Antes de ir ao cartório, é importante conhecer mais sobre as opções de regime de bens
A organização de um casamento envolve muitos detalhes. No entanto, muito antes de definir o cardápio, a paleta de cores ou até quem entra ou não na lista de convidados, existe um ponto que é importante estudar bem antes de definir: o regime de bens. Embora burocrática e que ninguém se case pensando em uma separação, essa definição é de extrema importância. Afinal, ela influencia a administração do patrimônio do casal durante a união e em situações como divórcio ou falecimento.
Por isso, conhecer as opções disponíveis é fundamental para tomar uma decisão consciente e alinhada aos objetivos do casal. Veja abaixo quais são elas.
Opções de regime de bens

No Brasil, a legislação prevê diferentes modalidades, cada uma com características próprias. Caso o casal não escolha um modelo, o regime adotado automaticamente é o da comunhão parcial de bens.
Comunhão parcial de bens
Mais comum entre os brasileiros, ele considera que os bens adquiridos antes do casamento continuam pertencendo individualmente a cada cônjuge.

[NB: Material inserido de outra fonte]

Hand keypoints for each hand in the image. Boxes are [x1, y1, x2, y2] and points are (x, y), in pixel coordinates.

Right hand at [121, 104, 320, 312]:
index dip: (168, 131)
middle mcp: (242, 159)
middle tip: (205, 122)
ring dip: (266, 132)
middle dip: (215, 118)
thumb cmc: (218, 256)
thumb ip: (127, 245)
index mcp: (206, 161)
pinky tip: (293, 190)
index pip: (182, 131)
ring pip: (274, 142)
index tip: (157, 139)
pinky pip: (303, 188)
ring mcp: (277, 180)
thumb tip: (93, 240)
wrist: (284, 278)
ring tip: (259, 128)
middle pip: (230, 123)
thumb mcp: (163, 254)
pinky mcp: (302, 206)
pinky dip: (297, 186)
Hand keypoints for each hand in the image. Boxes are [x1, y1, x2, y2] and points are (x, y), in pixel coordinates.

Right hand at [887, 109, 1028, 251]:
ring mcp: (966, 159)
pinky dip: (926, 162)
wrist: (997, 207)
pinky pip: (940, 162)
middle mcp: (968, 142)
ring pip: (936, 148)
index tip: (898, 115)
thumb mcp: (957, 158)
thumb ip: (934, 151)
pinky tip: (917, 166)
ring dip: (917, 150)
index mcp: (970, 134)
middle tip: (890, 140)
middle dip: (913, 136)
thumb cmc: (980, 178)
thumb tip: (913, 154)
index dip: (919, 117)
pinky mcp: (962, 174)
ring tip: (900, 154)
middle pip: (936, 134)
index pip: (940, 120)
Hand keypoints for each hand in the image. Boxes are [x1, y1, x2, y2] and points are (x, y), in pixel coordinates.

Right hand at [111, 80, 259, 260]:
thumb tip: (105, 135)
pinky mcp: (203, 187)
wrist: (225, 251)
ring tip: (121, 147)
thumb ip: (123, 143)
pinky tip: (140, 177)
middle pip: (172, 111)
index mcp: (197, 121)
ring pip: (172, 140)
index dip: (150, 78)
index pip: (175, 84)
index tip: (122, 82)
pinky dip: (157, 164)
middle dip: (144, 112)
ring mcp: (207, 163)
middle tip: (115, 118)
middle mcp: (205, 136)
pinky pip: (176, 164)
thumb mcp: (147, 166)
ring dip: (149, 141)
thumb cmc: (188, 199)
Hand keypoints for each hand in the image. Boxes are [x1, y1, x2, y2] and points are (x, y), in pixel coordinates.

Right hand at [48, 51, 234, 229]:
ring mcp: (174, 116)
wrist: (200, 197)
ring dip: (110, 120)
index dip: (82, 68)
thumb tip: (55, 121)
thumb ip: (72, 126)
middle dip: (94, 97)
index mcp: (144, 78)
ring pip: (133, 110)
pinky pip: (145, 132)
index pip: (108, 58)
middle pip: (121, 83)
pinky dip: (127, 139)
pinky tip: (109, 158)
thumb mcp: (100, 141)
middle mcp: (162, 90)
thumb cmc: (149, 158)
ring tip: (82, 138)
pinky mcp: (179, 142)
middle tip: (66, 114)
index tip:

Já os bens conquistados durante a união passam a integrar o patrimônio comum do casal, independentemente de quem realizou a compra. No entanto, heranças e doações recebidas individualmente, mesmo durante o casamento, normalmente não entram na partilha.
Comunhão universal de bens
Neste regime, todo o patrimônio dos cônjuges passa a ser compartilhado. Ou seja, tanto os bens adquiridos antes do casamento quanto aqueles conquistados após a união. Existem, contudo, algumas exceções previstas em lei. Além disso, ele exige a realização de pacto-antenupcial.
Separação de bens
Neste modelo, cada pessoa mantém a propriedade exclusiva dos bens que possui antes e durante o casamento. Isso significa que cada um continua responsável pela administração do próprio patrimônio. Ou seja, se apenas um dos cônjuges comprou pagou por algo, ele é dono deste bem. Já os que forem comprados juntos, serão divididos proporcionalmente com o valor que cada um deu.
Participação final nos aquestos
Embora pouco conhecido entre os brasileiros, este regime funciona como uma combinação entre a separação de bens e a comunhão parcial. Sendo assim, cada cônjuge administra seu patrimônio individualmente, mas em caso de separação, os bens adquiridos em casal serão partilhados.